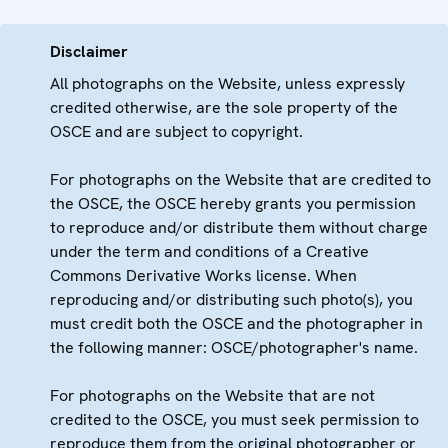
Disclaimer
All photographs on the Website, unless expressly
credited otherwise, are the sole property of the
OSCE and are subject to copyright.
For photographs on the Website that are credited to
the OSCE, the OSCE hereby grants you permission
to reproduce and/or distribute them without charge
under the term and conditions of a Creative
Commons Derivative Works license. When
reproducing and/or distributing such photo(s), you
must credit both the OSCE and the photographer in
the following manner: OSCE/photographer's name.
For photographs on the Website that are not
credited to the OSCE, you must seek permission to
reproduce them from the original photographer or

(ASSIGNMENT):
Pick each line holding "Website" out of the entries above and return it.

(ANSWER TO THE EXERCISE):
All photographs on the Website, unless expressly
For photographs on the Website that are credited to
For photographs on the Website that are not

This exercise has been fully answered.